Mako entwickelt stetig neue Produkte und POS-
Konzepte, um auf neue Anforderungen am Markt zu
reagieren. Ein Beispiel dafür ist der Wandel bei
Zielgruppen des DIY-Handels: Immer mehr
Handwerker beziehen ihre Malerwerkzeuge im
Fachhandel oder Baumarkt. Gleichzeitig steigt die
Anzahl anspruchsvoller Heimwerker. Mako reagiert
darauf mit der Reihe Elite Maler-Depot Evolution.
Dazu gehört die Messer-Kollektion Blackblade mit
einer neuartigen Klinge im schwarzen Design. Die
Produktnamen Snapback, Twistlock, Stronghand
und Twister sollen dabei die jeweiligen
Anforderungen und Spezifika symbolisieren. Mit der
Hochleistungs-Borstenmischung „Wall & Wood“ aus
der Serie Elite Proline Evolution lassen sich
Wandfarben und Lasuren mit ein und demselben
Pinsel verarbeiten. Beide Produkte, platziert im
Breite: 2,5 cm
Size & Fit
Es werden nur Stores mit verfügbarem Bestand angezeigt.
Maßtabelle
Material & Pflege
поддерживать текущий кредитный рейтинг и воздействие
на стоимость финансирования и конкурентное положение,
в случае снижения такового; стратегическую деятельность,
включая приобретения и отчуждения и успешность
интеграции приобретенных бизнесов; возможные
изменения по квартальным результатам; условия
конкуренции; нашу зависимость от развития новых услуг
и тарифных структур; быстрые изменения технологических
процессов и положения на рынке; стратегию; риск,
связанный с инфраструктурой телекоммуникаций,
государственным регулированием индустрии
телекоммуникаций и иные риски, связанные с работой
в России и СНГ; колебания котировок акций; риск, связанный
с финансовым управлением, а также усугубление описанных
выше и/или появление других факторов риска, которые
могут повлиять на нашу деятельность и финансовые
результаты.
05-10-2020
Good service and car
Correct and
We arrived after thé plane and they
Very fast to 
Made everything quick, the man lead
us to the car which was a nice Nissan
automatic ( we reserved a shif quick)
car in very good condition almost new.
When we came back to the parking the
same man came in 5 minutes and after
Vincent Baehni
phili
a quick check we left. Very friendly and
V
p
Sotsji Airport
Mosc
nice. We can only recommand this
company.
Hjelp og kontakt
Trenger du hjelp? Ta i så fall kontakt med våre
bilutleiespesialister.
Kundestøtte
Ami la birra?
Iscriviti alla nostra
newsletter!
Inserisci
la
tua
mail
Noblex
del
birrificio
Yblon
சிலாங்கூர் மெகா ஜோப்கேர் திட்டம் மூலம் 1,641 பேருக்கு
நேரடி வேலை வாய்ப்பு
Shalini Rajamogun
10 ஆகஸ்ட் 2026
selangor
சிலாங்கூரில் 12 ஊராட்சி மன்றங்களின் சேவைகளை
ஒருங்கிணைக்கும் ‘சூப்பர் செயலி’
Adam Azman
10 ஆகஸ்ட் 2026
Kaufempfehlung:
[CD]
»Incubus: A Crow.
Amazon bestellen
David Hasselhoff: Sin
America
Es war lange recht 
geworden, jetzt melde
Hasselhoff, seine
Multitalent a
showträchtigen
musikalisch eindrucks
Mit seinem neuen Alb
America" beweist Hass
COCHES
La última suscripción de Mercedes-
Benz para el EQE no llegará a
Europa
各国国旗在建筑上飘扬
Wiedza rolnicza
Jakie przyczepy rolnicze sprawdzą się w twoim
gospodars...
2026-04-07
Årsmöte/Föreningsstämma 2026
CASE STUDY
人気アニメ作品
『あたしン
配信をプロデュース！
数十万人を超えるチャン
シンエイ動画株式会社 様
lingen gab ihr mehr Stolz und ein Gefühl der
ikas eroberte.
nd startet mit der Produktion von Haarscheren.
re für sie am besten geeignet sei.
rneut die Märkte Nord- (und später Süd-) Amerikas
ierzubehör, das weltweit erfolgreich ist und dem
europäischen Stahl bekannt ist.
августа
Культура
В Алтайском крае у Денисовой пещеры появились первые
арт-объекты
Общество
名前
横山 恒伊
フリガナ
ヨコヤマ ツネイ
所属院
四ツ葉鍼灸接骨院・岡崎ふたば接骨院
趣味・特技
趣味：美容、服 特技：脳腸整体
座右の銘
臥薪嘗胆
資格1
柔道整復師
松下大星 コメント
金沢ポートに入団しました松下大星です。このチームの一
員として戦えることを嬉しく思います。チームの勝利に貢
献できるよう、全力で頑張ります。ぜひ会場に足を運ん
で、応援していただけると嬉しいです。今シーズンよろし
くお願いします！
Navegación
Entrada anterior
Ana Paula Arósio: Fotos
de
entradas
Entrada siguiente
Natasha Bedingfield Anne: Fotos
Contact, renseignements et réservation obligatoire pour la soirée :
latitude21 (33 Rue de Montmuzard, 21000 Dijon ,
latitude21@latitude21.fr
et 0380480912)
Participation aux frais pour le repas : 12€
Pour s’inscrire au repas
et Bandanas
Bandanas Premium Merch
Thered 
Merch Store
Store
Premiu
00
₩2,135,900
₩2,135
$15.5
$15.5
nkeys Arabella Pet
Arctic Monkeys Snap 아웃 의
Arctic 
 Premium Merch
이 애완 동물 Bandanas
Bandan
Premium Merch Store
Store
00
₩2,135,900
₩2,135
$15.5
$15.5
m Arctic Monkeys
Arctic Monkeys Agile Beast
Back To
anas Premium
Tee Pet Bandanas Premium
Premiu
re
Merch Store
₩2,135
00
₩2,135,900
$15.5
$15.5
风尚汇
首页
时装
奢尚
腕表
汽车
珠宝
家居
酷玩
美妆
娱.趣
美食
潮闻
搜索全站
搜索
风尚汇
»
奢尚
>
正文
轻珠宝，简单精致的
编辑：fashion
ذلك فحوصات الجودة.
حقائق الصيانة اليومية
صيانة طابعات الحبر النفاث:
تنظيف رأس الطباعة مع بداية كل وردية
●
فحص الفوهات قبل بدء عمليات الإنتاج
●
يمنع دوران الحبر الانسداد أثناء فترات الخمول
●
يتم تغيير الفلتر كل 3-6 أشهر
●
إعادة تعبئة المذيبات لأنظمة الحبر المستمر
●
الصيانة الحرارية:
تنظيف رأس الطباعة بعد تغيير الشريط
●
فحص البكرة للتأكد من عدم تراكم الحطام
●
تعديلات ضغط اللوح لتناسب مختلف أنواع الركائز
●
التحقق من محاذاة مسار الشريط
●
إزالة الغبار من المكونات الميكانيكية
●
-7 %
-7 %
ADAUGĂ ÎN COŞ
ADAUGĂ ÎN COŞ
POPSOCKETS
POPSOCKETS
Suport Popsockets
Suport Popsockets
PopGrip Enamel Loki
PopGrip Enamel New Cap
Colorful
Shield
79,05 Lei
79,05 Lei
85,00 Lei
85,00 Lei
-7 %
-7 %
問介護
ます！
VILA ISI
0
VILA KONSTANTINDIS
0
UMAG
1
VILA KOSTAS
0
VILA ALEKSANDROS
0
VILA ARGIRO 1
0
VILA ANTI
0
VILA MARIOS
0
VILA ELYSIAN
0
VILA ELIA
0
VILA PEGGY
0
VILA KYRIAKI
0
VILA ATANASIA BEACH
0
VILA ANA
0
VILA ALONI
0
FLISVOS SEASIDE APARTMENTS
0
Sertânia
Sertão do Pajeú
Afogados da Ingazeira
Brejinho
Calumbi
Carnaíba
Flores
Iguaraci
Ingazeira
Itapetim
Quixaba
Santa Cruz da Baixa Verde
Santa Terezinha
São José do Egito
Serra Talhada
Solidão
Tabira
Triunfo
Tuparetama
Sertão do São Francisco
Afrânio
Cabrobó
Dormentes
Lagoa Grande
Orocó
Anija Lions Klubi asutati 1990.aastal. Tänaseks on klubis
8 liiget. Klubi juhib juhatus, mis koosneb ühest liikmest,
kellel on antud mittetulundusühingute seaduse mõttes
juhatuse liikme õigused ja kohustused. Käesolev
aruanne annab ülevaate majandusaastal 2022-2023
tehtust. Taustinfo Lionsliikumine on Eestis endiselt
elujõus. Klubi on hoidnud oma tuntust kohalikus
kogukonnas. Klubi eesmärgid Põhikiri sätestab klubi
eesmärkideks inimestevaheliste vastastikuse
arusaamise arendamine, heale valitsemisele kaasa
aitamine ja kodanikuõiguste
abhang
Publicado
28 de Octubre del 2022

▸ EXERCISE DETAILS: Reproduce word for word everything from the first line of the listing down to the line containing "Anforderungen und Spezifika", including both of those lines.

▸ ANSWER FOR THIS EXERCISE:
Mako entwickelt stetig neue Produkte und POS-
Konzepte, um auf neue Anforderungen am Markt zu
reagieren. Ein Beispiel dafür ist der Wandel bei
Zielgruppen des DIY-Handels: Immer mehr
Handwerker beziehen ihre Malerwerkzeuge im
Fachhandel oder Baumarkt. Gleichzeitig steigt die
Anzahl anspruchsvoller Heimwerker. Mako reagiert
darauf mit der Reihe Elite Maler-Depot Evolution.
Dazu gehört die Messer-Kollektion Blackblade mit
einer neuartigen Klinge im schwarzen Design. Die
Produktnamen Snapback, Twistlock, Stronghand
und Twister sollen dabei die jeweiligen
Anforderungen und Spezifika symbolisieren. Mit der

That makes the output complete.